Example: suppose \(n = 10000\) and \(y = 4900\), the p-value is about 0.045 so we reject \(H_0\) as the 0.05 level. The posterior probability of \(H_0\) is \(0.96\) so the probability of \(H_0\) being ture is 96%.

paradox = expand.grid(n=10^(seq(0,5,by=0.1)), ybar=0.49)
pvalue = function(lrt,df=1) 1-pchisq(-2*log(lrt),df)
lrt = function(n,ybar) exp(n*log(0.5)-n*ybar*log(ybar)-n*(1-ybar)*log(1-ybar))
post_prob = function(bf, prior_odds=0.5) 1/(1+1/bf*prior_odds)
bf = function(n,ybar,a=1,b=1) exp(n*log(0.5)+lbeta(a,b)-lbeta(a+n*ybar,b+n-n*ybar))

paradox = ddply(paradox, .(n,ybar), summarize, pvalue=pvalue(lrt(n,ybar)), post_prob=post_prob(bf(n,ybar)))
m = melt(paradox, id=c("n","ybar"))
p = ggplot(m, aes(log10(n),value,col=variable)) + 
  geom_line() +
  theme_bw()
print(p)

The test statistic with point null hypothesis:

\[ \begin{aligned} \lambda(y) &=\frac{p\left(y \mid \theta_{0}\right)}{p\left(y \mid \hat{\theta}_{M L E}\right)} \\ B F\left(H_{0}: H_{1}\right) &=\frac{p\left(y \mid \theta_{0}\right)}{\int p(y \mid \theta) p\left(\theta \mid H_{1}\right) d \theta}=\frac{p\left(y \mid H_{0}\right)}{p\left(y \mid H_{1}\right)} \end{aligned} \]

A few comments:

The LRT chooses the best possible alternative value

THe Bayesian test penalizes for vagueness in the prior

The LRT can be interpreted as a Bayesian point mass prior exactly at the MLE

Generally, p-values provide a measure of lack-of-fit of the null model

Bayesian tests compare predictive performance of two Bayesian models (model+prior)

Prosecutor”s Fallacy

It is common for those using statistics to equate the following

\[ \text { pvalue } \stackrel{?}{=} P\left(\text { data } \mid H_{0} \text { true }\right) \neq P\left(H_{0} \text { true } \mid \text { data }\right) \]
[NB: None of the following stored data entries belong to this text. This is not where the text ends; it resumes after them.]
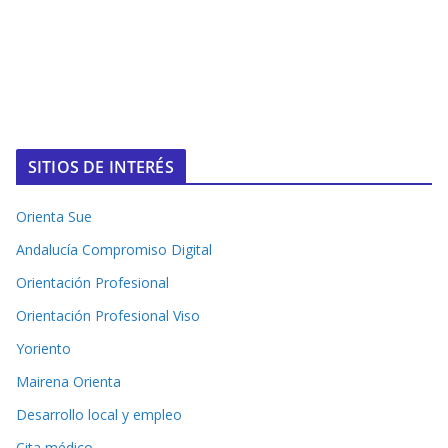
SITIOS DE INTERÉS
Orienta Sue
Andalucía Compromiso Digital
Orientación Profesional
Orientación Profesional Viso
Yoriento
Mairena Orienta
Desarrollo local y empleo
Cita médico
but we can use Bayes rule to show that these probabilities cannot be equated \[ p\left(H_{0} \mid y\right)=\frac{p\left(y \mid H_{0}\right) p\left(H_{0}\right)}{p(y)}=\frac{p\left(y \mid H_{0}\right) p\left(H_{0}\right)}{p\left(y \mid H_{0}\right) p\left(H_{0}\right)+p\left(y \mid H_{0}\right) p\left(H_{0}\right)} \] This situation is common enough that it is called The Prosecutur’s Fallacy.